By Benjamin Pesetsky


His equal was never seen in fencing, Charming musician, facile composer… And in each he found his own style.


These words described Joseph Bologne in 1788, near the height of his dual athletic and musical careers, on the eve of the French Revolution. Decades after his death, he appeared as a nearly mythological figure in a biographical novel called Le Chevalier de Saint-Georges, heralded as “this man of combat, of good fortunes and of sighs, this unique man.”

Joseph Bologne

Bologne was born on the Caribbean island of Base-Terre in Guadeloupe to Nanon, an enslaved woman. His father was George Bologne, a French plantation owner, who acknowledged Joseph as his son and gave him the family name. Two years later, George was accused of murder and fled to France with Joseph and Nanon (he was later cleared of the crime). By his early teens, Joseph was a skilled fencer, studying with the famed master La Boëssieère and winning important matches. At 19, he was knighted and given the title Chevalier de Saint-Georges.

+++++

__PROMPT 1__
Not counting the byline, list every person named in the text about Joseph Bologne.
__PROMPT 2__
Retype the part of the text about Joseph Bologne between "Bologne was born" and "Chevalier de Saint-Georges.", inclusive.
The material that follows has no connection to the text about Joseph Bologne.

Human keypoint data
+++++

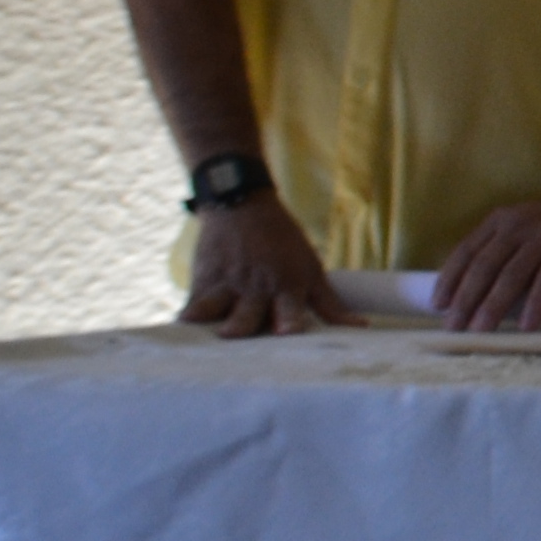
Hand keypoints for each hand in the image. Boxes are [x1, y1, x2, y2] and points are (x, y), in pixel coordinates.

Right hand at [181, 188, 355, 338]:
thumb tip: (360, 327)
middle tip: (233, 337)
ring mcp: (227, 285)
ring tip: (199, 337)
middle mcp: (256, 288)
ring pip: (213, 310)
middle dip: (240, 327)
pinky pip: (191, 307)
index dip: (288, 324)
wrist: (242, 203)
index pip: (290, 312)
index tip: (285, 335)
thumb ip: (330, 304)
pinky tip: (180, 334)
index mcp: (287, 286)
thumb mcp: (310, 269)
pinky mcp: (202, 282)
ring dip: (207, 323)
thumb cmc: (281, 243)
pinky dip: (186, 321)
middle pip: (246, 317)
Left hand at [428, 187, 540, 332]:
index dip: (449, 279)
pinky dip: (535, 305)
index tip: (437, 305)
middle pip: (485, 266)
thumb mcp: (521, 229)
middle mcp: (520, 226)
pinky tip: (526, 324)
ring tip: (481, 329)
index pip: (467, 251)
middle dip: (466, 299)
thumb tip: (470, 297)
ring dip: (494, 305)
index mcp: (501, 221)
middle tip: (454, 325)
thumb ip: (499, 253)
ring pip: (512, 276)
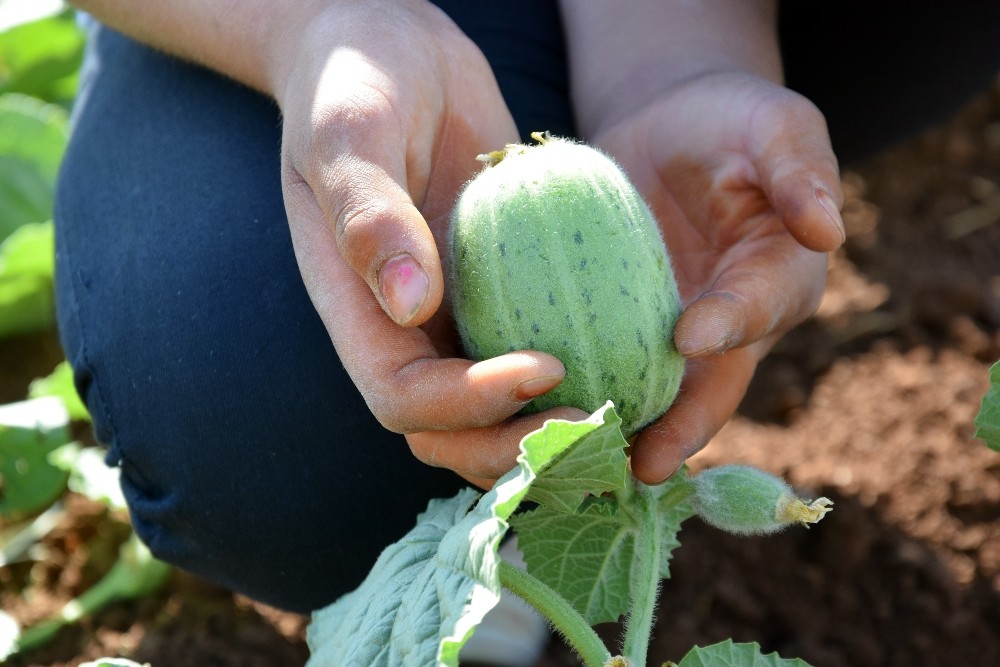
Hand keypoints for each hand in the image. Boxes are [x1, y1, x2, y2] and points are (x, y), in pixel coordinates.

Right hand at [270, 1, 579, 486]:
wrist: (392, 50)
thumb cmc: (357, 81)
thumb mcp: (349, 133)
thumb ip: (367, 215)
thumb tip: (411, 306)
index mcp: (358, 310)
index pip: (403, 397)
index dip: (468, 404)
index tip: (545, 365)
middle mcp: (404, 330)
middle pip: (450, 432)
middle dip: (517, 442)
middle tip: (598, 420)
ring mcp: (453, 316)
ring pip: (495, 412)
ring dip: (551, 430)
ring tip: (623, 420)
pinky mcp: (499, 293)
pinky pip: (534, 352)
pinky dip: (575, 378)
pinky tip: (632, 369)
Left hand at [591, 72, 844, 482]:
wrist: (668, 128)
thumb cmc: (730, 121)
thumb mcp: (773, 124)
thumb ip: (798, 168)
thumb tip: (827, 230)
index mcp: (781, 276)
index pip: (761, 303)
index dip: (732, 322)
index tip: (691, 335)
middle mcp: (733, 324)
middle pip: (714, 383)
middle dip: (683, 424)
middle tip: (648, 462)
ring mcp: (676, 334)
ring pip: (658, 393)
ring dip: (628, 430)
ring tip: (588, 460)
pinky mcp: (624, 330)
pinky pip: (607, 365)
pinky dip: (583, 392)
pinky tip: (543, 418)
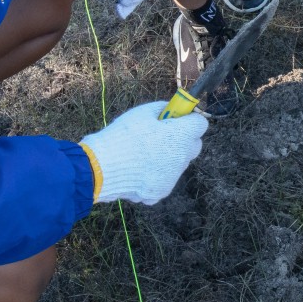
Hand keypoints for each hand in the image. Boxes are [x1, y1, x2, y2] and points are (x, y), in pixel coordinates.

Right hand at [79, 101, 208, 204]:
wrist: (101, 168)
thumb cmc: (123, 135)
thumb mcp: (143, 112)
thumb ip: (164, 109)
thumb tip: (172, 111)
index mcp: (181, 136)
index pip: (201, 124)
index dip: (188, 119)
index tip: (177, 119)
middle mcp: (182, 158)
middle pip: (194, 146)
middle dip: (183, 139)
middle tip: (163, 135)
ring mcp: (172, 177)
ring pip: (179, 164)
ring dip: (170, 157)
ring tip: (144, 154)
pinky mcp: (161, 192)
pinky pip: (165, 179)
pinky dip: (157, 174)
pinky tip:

+++++

__WRITTEN SOLUTION 1__
Joseph Bologne, Nanon, George Bologne, La Boëssieère

__WRITTEN SOLUTION 2__
Bologne was born on the Caribbean island of Base-Terre in Guadeloupe to Nanon, an enslaved woman. His father was George Bologne, a French plantation owner, who acknowledged Joseph as his son and gave him the family name. Two years later, George was accused of murder and fled to France with Joseph and Nanon (he was later cleared of the crime). By his early teens, Joseph was a skilled fencer, studying with the famed master La Boëssieère and winning important matches. At 19, he was knighted and given the title Chevalier de Saint-Georges.